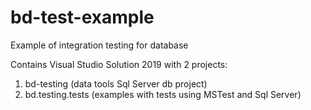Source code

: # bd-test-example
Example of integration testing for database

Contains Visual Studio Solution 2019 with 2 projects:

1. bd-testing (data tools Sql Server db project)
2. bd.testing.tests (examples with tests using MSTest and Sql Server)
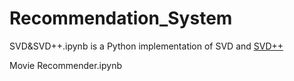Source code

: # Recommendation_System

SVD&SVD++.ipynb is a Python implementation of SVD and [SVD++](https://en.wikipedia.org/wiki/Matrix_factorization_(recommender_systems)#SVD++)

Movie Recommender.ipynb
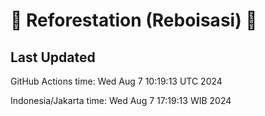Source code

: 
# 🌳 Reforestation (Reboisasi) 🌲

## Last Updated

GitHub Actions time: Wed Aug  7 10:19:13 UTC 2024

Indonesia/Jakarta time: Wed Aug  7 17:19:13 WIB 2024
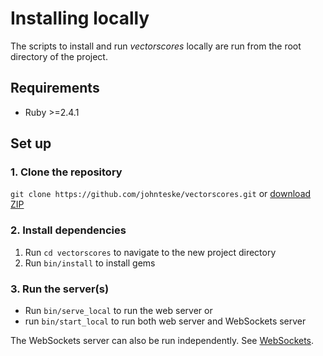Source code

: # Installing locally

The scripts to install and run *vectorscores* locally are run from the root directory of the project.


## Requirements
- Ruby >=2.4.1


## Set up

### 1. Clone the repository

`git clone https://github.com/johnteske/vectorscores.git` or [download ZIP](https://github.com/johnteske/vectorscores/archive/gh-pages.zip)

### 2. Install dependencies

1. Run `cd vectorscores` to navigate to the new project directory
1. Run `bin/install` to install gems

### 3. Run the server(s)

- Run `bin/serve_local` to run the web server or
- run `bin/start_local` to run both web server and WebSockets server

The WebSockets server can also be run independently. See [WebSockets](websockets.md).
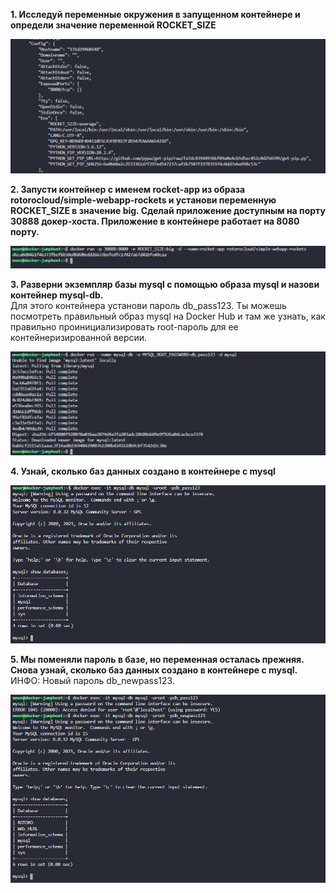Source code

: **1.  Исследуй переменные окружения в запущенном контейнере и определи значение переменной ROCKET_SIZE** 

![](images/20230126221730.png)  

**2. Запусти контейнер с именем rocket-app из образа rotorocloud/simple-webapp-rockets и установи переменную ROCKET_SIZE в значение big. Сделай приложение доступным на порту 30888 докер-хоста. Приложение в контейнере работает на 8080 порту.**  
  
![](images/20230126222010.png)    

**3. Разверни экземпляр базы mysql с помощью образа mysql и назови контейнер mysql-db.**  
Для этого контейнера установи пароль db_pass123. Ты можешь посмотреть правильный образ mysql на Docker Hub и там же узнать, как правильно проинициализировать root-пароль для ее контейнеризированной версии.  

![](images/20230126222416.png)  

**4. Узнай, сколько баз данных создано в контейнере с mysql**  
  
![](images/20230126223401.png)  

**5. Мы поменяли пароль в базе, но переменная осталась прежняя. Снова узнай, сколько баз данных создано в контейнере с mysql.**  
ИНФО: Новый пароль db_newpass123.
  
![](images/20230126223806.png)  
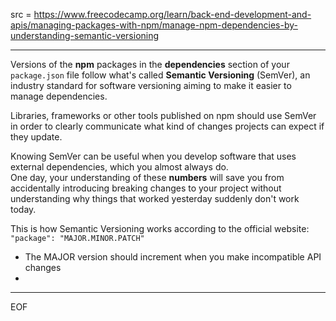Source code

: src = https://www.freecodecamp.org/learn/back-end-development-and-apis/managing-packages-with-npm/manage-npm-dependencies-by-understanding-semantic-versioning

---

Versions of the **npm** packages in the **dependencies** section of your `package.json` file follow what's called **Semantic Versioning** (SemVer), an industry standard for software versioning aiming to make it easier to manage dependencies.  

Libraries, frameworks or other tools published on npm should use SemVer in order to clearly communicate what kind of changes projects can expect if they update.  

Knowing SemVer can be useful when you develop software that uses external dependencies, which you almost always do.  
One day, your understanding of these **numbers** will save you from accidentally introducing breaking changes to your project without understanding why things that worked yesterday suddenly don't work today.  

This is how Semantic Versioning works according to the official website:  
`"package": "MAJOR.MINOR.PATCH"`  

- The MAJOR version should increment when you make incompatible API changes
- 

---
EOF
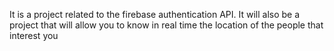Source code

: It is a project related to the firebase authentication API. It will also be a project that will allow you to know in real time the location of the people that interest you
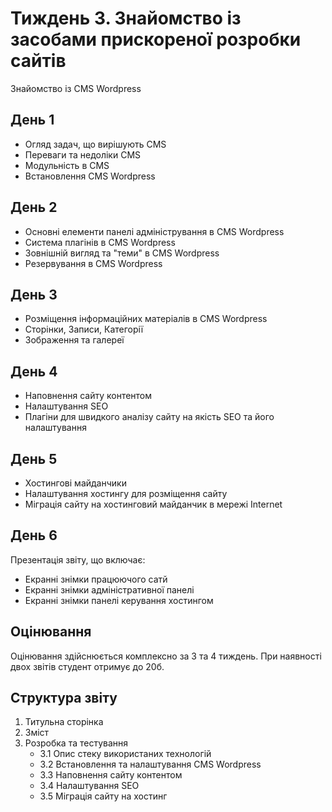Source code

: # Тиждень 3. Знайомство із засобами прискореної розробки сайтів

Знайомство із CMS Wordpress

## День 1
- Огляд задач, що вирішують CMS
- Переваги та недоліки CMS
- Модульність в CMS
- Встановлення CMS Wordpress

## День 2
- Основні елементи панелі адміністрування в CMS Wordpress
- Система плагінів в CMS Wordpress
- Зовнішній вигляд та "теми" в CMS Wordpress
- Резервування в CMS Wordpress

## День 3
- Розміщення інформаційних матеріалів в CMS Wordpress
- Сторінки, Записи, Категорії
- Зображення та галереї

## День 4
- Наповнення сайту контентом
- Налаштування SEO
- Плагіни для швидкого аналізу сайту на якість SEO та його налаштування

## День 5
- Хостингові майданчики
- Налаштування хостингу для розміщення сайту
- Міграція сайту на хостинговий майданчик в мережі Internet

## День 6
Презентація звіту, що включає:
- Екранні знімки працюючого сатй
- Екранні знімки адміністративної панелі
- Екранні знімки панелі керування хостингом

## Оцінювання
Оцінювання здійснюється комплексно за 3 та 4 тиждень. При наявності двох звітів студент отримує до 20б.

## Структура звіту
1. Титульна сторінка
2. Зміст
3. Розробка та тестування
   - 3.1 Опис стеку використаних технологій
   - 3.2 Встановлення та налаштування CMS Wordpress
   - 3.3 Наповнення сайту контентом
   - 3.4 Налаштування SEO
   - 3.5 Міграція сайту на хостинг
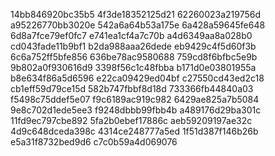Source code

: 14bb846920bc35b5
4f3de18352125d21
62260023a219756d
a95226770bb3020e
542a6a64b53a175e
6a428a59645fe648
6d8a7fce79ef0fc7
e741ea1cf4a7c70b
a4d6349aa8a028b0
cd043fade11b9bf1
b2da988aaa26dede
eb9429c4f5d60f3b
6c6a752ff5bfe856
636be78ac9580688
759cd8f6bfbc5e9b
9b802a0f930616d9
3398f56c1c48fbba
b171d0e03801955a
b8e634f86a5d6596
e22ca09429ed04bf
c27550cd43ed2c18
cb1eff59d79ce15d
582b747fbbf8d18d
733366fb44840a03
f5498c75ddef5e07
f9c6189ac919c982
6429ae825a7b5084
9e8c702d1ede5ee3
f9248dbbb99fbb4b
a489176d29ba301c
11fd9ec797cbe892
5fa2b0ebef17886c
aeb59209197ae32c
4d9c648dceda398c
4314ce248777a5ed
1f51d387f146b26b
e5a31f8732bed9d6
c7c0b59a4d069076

### [Your assignment]
An exact, complete copy of the lines above from the one with "Знайомство із CMS Wordpress" through the one with "Презентація звіту, що" is the whole answer.

### [Output for this exercise]
Знайомство із CMS Wordpress

## День 1
- Огляд задач, що вирішують CMS
- Переваги та недоліки CMS
- Модульність в CMS
- Встановлення CMS Wordpress

## День 2
- Основні елементи панелі адміністрування в CMS Wordpress
- Система плагінів в CMS Wordpress
- Зовнішній вигляд та "теми" в CMS Wordpress
- Резервування в CMS Wordpress

## День 3
- Розміщення інформаційних матеріалів в CMS Wordpress
- Сторінки, Записи, Категорії
- Зображення та галереї

## День 4
- Наповнення сайту контентом
- Налаштування SEO
- Плагіни для швидкого аналізу сайту на якість SEO та його налаштування

## День 5
- Хостингові майданчики
- Налаштування хостингу для розміщення сайту
- Міграція сайту на хостинговий майданчик в мережі Internet

## День 6
Презентація звіту, що включає:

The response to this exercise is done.